Some other ways of looking at this problem are...
- Get 'Something else' to be able to make/modify LVM entities
- Get the automatic encryption option to have a 'install to free space' mode... as it might not be Windows that you're installing alongside (so you might need to resize that other OS first)
- Get the installer offering an encrypted swap partition and ensure when it sets up the prompt for booting up the system - that is asks for one password that works for both root and swap.
- And probably lots of other possible ways of looking at this...

Lantizia (lantizia)
description: updated
summary: - Side by side install with Windows does not also provide encryption
- option
+ Insufficient options for encryption
Revision history for this message
Phillip Susi (psusi) wrote : Re: [Bug 1780971] Re: Side by side install with Windows does not also provide encryption option

On 7/18/2018 2:25 AM, Steven Maddox wrote:
> psusi: You've kind of cherry picked one possible way of looking at this
> problem out of many different ways of solving it.
>
> You've also completely deleted my bug description and rephrased it down
> to a single sentance - yet it still has my name on it.
>
> I can't say I'm very happy about it. I'd rather you start your own bug
> in YOUR name... then close mine and say it is a duplicate of that.

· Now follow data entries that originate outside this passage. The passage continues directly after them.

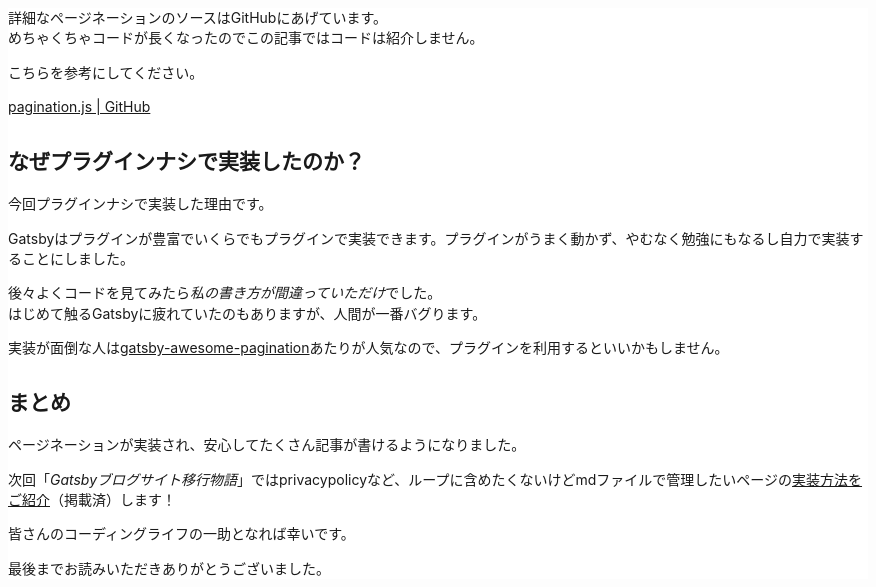 詳細なページネーションのソースはGitHubにあげています。<br>
めちゃくちゃコードが長くなったのでこの記事ではコードは紹介しません。

こちらを参考にしてください。

[pagination.js | GitHub](https://github.com/yuririn/gatsby-theme/blob/master/src/components/blogList/pagination.js)

## なぜプラグインナシで実装したのか？
今回プラグインナシで実装した理由です。

Gatsbyはプラグインが豊富でいくらでもプラグインで実装できます。プラグインがうまく動かず、やむなく勉強にもなるし自力で実装することにしました。

後々よくコードを見てみたら*私の書き方が間違っていただけ*でした。<br>
はじめて触るGatsbyに疲れていたのもありますが、人間が一番バグります。

実装が面倒な人は[gatsby-awesome-pagination](https://www.gatsbyjs.com/plugins/gatsby-awesome-pagination/)あたりが人気なので、プラグインを利用するといいかもしません。

## まとめ
ページネーションが実装され、安心してたくさん記事が書けるようになりました。

次回「*Gatsbyブログサイト移行物語*」ではprivacypolicyなど、ループに含めたくないけどmdファイルで管理したいページの[実装方法をご紹介](/blogs/entry416/)（掲載済）します！

皆さんのコーディングライフの一助となれば幸いです。

最後までお読みいただきありがとうございました。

I'm a bug triager; that's my job. You posted a novel, which is not a
valid bug report that a developer can work on. I worked hard to get
through reading it without my eyes glazing over and to pick out
something that sounded like an actual bug.

> Some other ways of looking at this problem are...
> - Get 'Something else' to be able to make/modify LVM entities
> - Get the automatic encryption option to have a 'install to free space' mode... as it might not be Windows that you're installing alongside (so you might need to resize that other OS first)
> - Get the installer offering an encrypted swap partition and ensure when it sets up the prompt for booting up the system - that is asks for one password that works for both root and swap.
> - And probably lots of other possible ways of looking at this...

Which would you prefer instead of the one I picked? I can tell you that
it is known and noted in other bug reports that Ubiquity does not have
support for raid and the LVM support is very limited.

Revision history for this message
Lantizia (lantizia) wrote :

It is a novel you are right.

I hesitated at great length before submitting it and tried my best to cut out as much as possible that didn't take away from the original scenario.

I have *never* logged a bug of this length *ever* before, it is hopefully my last of this length.

But after talking this over with some people in #ubuntu-dev on freenode the other week (and some people pointing out that you mean well, but often *over* triage bug reports)...

I'm still left with the opinion that a bug report shouldn't need to propose a solution (although often it helps if the poster has one... and I posed a few). It should try to accurately paint a picture of how the problem arose so others realise how unique it is (vs. other reports) or how other users might use the software they hadn't considered.

In this case I couldn't find a way to do it shorter. But it doesn't mean having a bug with my name on being cut down to something I didn't mean to raise or completely missing original point.

Additionally... a "bad experience" is as much a bug as anything else, obviously it's not a very technical bug and very difficult to de-duplicate from one persons coloured experience to the next. But it is still just as valid as if we don't collect that kind of feedback, you'll have people being silently frustrated.

If you still feel as you have already expressed, I'd rather you flag this bug as invalid and close it. Or better yet... if possible, delete it and forget I ever bothered.